Goff and the 20 new councillors will be sworn in on November 1. In the meantime, Goff must set about appointing a deputy, setting up a committee structure and start work on his first budget. He must deliver a draft budget before Christmas.
Goff has had a long and distinguished political career. He was first elected the MP for Roskill in 1981, been in Parliament for 32 years, held a number of senior cabinet positions and was Leader of the Opposition between 2008 and 2011.
Chloe Swarbrick: "Not ruling out a future in politics"
Chloe Swarbrick is now "evaluating" her future.
As her third placing sunk in, Swarbrick said her initial disappointment had faded.
"In the context ... I'm feeling pretty good.
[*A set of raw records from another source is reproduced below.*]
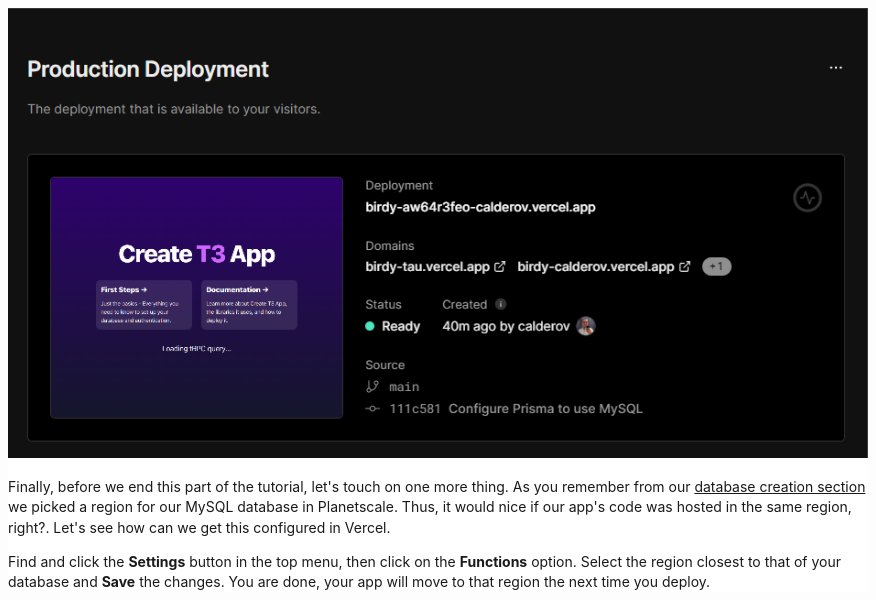 ![Vercel's deployment in dashboard](vercel-deployment-in-dashboard.png)

Finally, before we end this part of the tutorial, let's touch on one more thing. As you remember from our [database creation section](#create-a-planetscale-mysql-database) we picked a region for our MySQL database in Planetscale. Thus, it would nice if our app's code was hosted in the same region, right?. Let's see how can we get this configured in Vercel.

Find and click the **Settings** button in the top menu, then click on the **Functions** option. Select the region closest to that of your database and **Save** the changes. You are done, your app will move to that region the next time you deploy.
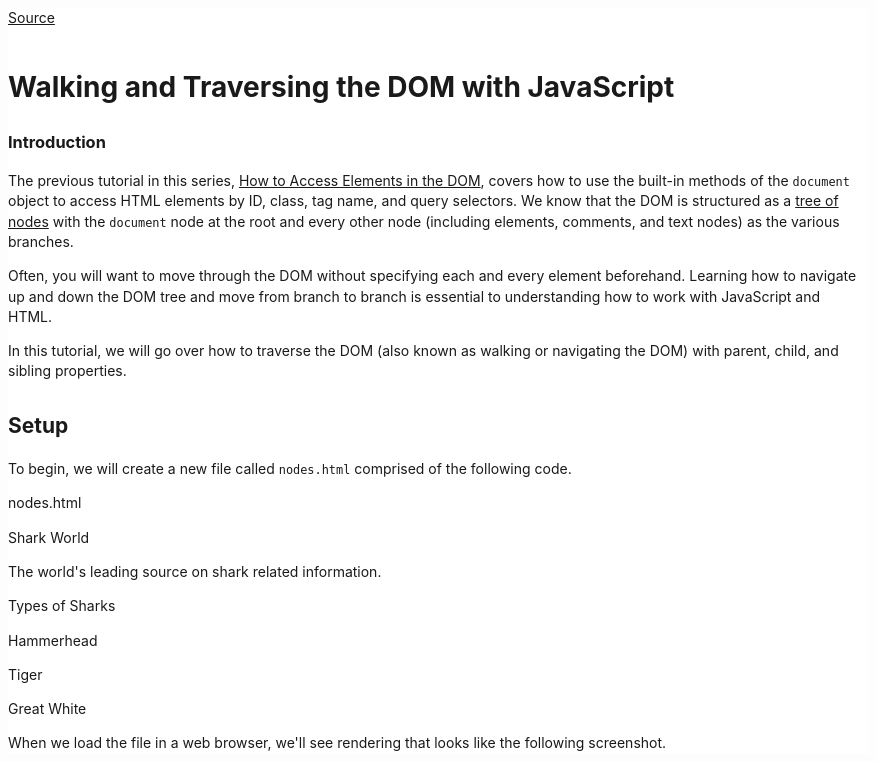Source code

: 
[Source](https://www.digitalocean.com/community/tutorials/how-to-traverse-the-dom "Permalink to Walking and Traversing the DOM with JavaScript")

# Walking and Traversing the DOM with JavaScript

### Introduction

The previous tutorial in this series, [How to Access Elements in the DOM][1], covers how to use the built-in methods of the `document` object to access HTML elements by ID, class, tag name, and query selectors. We know that the DOM is structured as a [tree of nodes][2] with the `document` node at the root and every other node (including elements, comments, and text nodes) as the various branches.

Often, you will want to move through the DOM without specifying each and every element beforehand. Learning how to navigate up and down the DOM tree and move from branch to branch is essential to understanding how to work with JavaScript and HTML.

In this tutorial, we will go over how to traverse the DOM (also known as walking or navigating the DOM) with parent, child, and sibling properties.

## Setup

To begin, we will create a new file called `nodes.html` comprised of the following code.

nodes.html
    
    
    
    
    
    
      
    
      
    
    
    
      
Shark World

      
The world's leading source on shark related information.


      
Types of Sharks

      

        
Hammerhead

        
Tiger

        
Great White

      

    
    
    
    
    
    

When we load the file in a web browser, we'll see rendering that looks like the following screenshot.


[1]: https://www.digitalocean.com/community/tutorials/how-to-access-elements-in-the-dom
[2]: https://www.digitalocean.com/community/tutorials/understanding-the-dom-tree-and-nodes
[3]: https://assets.digitalocean.com/articles/eng_javascript/dom/nodes-before-modification.png
[4]: https://developer.mozilla.org/en-US/docs/Web/API/Window
[5]: https://assets.digitalocean.com/articles/eng_javascript/dom/traverse-1.png
[6]: https://www.digitalocean.com/community/tutorials/how-to-construct-for-loops-in-javascript#forof-loop
[7]: https://assets.digitalocean.com/articles/eng_javascript/dom/traverse-2.png
[8]: https://www.digitalocean.com/community/tutorial_series/working-with-arrays-in-javascript
[9]: https://assets.digitalocean.com/articles/eng_javascript/dom/traverse-3.png
[10]: https://assets.digitalocean.com/articles/eng_javascript/dom/traverse-4.png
I'm hoping the people who voted for me are not feeling too disappointed. This is just the beginning."
She said she had not been contacted by anyone from a political party this afternoon.
"The only calls I'm getting are from media."
Praise of her campaign from Labour Party leader Andrew Little and Greens co-leader James Shaw was nice, but she had made no decisions about her future.
"I'm not ruling out a future in politics but on Monday I'll be returning to work, as I have been working full time throughout this whole campaign."
She had enjoyed showing voters how policy could affect their lives, which is what had attracted her to local government.
"The thing about parliament is obviously you are a little bit more sidled in away from New Zealand.
"But I'm not putting it off the table. It's an option I'm considering."
Goff to resign from Parliament
Goff will now resign from Parliament, allowing for a byelection in Mt Roskill before Christmas - with National's candidate hitting out today at Labour's new candidate as "not honest".
The Green Party last week announced it would not stand a candidate in the byelection, with co-leader Metiria Turei saying it would be closely contested and the Greens didn't want to "play any role in National winning the seat".
That deal is the first in an electorate under the agreement between Labour and the Greens to campaign together more closely and work to increase the centre-left vote.
It could prove critical - in 2014 Goff won with an 8000 vote majority over National's candidate Parmjeet Parmar but National got 14,275 party votes - about 2000 more than Labour.
Today, list MP Parmar said she was yet to be selected as National's byelection candidate.
However, she had a crack at Labour's candidate Michael Wood, who as the party's candidate in Epsom in 2014 described the deal between National and Act as a "rort".
"The deal that has happened between the Greens and Labour shows that the opposition candidate is not honest about what he stands for," Parmar told the Herald.
"I believe in principled leadership. I'm saying this because in Epsom he protested against such a deal, but now he is very willingly accepting such a deal because he believes it will help him get into Parliament."